● Page excerpt
Juan Manuel Boselli Graf (born 9 November 1999) is a Uruguayan professional footballer who plays as a forward for Primeira Liga club Gil Vicente.

Club career

Defensor
Having previously represented Defensor at various youth levels, with whom he won the U17 Clausura title in 2016, Boselli received his first experience with the senior team on 2 February 2017 when he featured as an unused substitute in a 2–0 win over Rampla. He made his debut later that month, replacing goalscorer Gonzalo Bueno in the second half of a 2–1 victory against Juventud.

Loan to Peralada
In January 2019, he moved on loan to CF Peralada-Girona B, the reserve team of Girona FC.

Loan to Athletico Paranaense
On 13 August 2019, Club Athletico Paranaense confirmed that Boselli had joined the club on loan until December 2020. However, he left the club again less than a month later, even before making his debut. It was later revealed by the club's manager, Tiago Nunes, that Boselli "did not come to play in the first team" and that he "came to take the official photo with the black and red shirt but was immediately transferred to the U23 squad". He then began training with América Futebol Clube (MG) and even played a friendly game for the club, before joining the club on 5 September 2019 on loan for the rest of 2019 to guarantee more minutes on the court. However, he would return to Club Athletico Paranaense for the 2020 season, as the loan deal with the club was valid until December 2020. Boselli was registered for Paranaense's U-23 squad.

● Required tasks
1. In the Boselli profile, retype the passage from "Juan Manuel Boselli" up to and including "victory against Juventud.".
2. Answer these from the Boselli profile:
(a) Which player did Boselli replace when he made his Defensor debut?
(b) When did he move on loan to CF Peralada-Girona B?
(c) Which Paranaense squad was he registered for?

● Dataset entries
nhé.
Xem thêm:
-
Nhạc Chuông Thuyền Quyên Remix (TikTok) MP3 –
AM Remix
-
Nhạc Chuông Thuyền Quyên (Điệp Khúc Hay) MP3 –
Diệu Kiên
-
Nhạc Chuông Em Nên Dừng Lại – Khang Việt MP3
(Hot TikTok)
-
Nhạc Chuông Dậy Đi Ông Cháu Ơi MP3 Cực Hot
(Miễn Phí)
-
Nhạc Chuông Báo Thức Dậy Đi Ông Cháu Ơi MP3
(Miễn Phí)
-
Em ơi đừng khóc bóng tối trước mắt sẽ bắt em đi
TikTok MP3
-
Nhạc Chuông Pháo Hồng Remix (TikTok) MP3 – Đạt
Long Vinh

● Response list
1.
Juan Manuel Boselli Graf (born 9 November 1999) is a Uruguayan professional footballer who plays as a forward for Primeira Liga club Gil Vicente.

Club career

Defensor
Having previously represented Defensor at various youth levels, with whom he won the U17 Clausura title in 2016, Boselli received his first experience with the senior team on 2 February 2017 when he featured as an unused substitute in a 2–0 win over Rampla. He made his debut later that month, replacing goalscorer Gonzalo Bueno in the second half of a 2–1 victory against Juventud.

2.
(a) Gonzalo Bueno
(b) January 2019
(c) The U-23 squad